Interesting for an artist could be seeing art history as a record of techniques. Also, you can see a variety of roles taken up by artists at different times. Many did pious religious paintings for the church and more or less servile portraits for the rich. But there were also other ways. Albrecht Dürer (1471-1528) was a successful businessman with a logo that he protected. Martin Luther and fellow reformers opened a great market of protestant art for ordinary people on which the Cranach „dynasty“ of Wittenberg fed well.

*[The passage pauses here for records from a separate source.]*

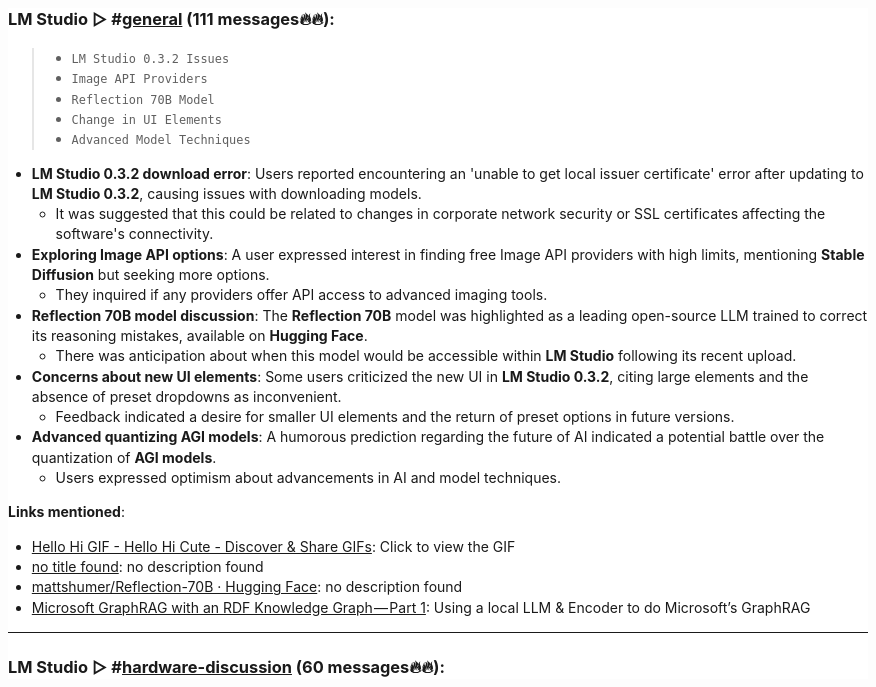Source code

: 
### **LM Studio ▷ #[general](https://discord.com/channels/1110598183144399058/1110598183144399061/1280966639705391137)** (111 messages🔥🔥): 

> - `LM Studio 0.3.2 Issues`
> - `Image API Providers`
> - `Reflection 70B Model`
> - `Change in UI Elements`
> - `Advanced Model Techniques` 


- **LM Studio 0.3.2 download error**: Users reported encountering an 'unable to get local issuer certificate' error after updating to **LM Studio 0.3.2**, causing issues with downloading models.
   - It was suggested that this could be related to changes in corporate network security or SSL certificates affecting the software's connectivity.
- **Exploring Image API options**: A user expressed interest in finding free Image API providers with high limits, mentioning **Stable Diffusion** but seeking more options.
   - They inquired if any providers offer API access to advanced imaging tools.
- **Reflection 70B model discussion**: The **Reflection 70B** model was highlighted as a leading open-source LLM trained to correct its reasoning mistakes, available on **Hugging Face**.
   - There was anticipation about when this model would be accessible within **LM Studio** following its recent upload.
- **Concerns about new UI elements**: Some users criticized the new UI in **LM Studio 0.3.2**, citing large elements and the absence of preset dropdowns as inconvenient.
   - Feedback indicated a desire for smaller UI elements and the return of preset options in future versions.
- **Advanced quantizing AGI models**: A humorous prediction regarding the future of AI indicated a potential battle over the quantization of **AGI models**.
   - Users expressed optimism about advancements in AI and model techniques.


<div class="linksMentioned">

<strong>Links mentioned</strong>:

<ul>
<li>
<a href="https://tenor.com/view/hello-hi-cute-kitten-cat-gif-6917710866304482943">Hello Hi GIF - Hello Hi Cute - Discover &amp; Share GIFs</a>: Click to view the GIF</li><li><a href="https://releases.lmstudio.ai/windows/0.2.31/candidate/LM-Studio-0.2.31-Setup.exe">no title found</a>: no description found</li><li><a href="https://huggingface.co/mattshumer/Reflection-70B">mattshumer/Reflection-70B · Hugging Face</a>: no description found</li><li><a href="https://medium.com/@ianormy/microsoft-graphrag-with-an-rdf-knowledge-graph-part-1-00a354afdb09">Microsoft GraphRAG with an RDF Knowledge Graph — Part 1</a>: Using a local LLM &amp; Encoder to do Microsoft’s GraphRAG
</li>
</ul>

</div>
  

---


### **LM Studio ▷ #[hardware-discussion](https://discord.com/channels/1110598183144399058/1153759714082033735/1281064488715681923)** (60 messages🔥🔥):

Their culture – our culture
If you engage in contemporary art, you expect it to say something relevant about life as it is now. The same, of course, applies to previous art which was also once contemporary. In the 19th century, e. g., the affluent bourgeoisie loved to have their wealth depicted – the walls full of it, one image showing the lobsters you just ate, another perhaps showing the vehicles of the house and of course one showing the grand house itself. To-day those images are at best of interest as documentation.
But can art of previous times shed light on the culture we live in to-day? (As your teacher may have had in mind.) How does contemporary art do it? By presenting itself to the public, of course, but what happens next? Then there is the public square.
The public square
The public square is much loved and sometimes missed, in particular by intellectuals and other middle-class people. The public square is where the common opinion of a society is developed and articulated.
In a democracy it is the most important institution next to elections. I will say that the quality of the public square is as essential to the functioning of a society as are fair and reliable elections. Anyone going for a dictatorship (on behalf of himself or on behalf of a group) will seek to destroy the public square (knowingly or by instinct) by changing it from open to closed.
The individual use of art – sensing, being touched, and reflecting on it – rests in culture. If you are touched by van Gogh’s painting of a chair, you know that you are not alone. As long as a renaissance painting can undergo the same critique (interpretation and assessment relating to common values) as contemporary art, it is part of OUR culture.
Artwork of the fortnight
If you did not know the Mona Lisa, you would not be one of us. You can deepen your belonging to “us” by deepening your relation to this image and other classical artworks that made us who we are.
However, if you don’t want to be the spiritual descendant of Leonardo da Vinci and other great Europeans, you can cut off your roots. You will probably not reach a great magnitude and barely have further offspring.
Personally (by today’s reviewing) I find the combination of face and hands touching. Both face and hands express tranquillity and at the same time alert presence. If the face is the soul, and the hands are action, this is a person who is the one she should be and (therefore) does what she should do (and vice versa).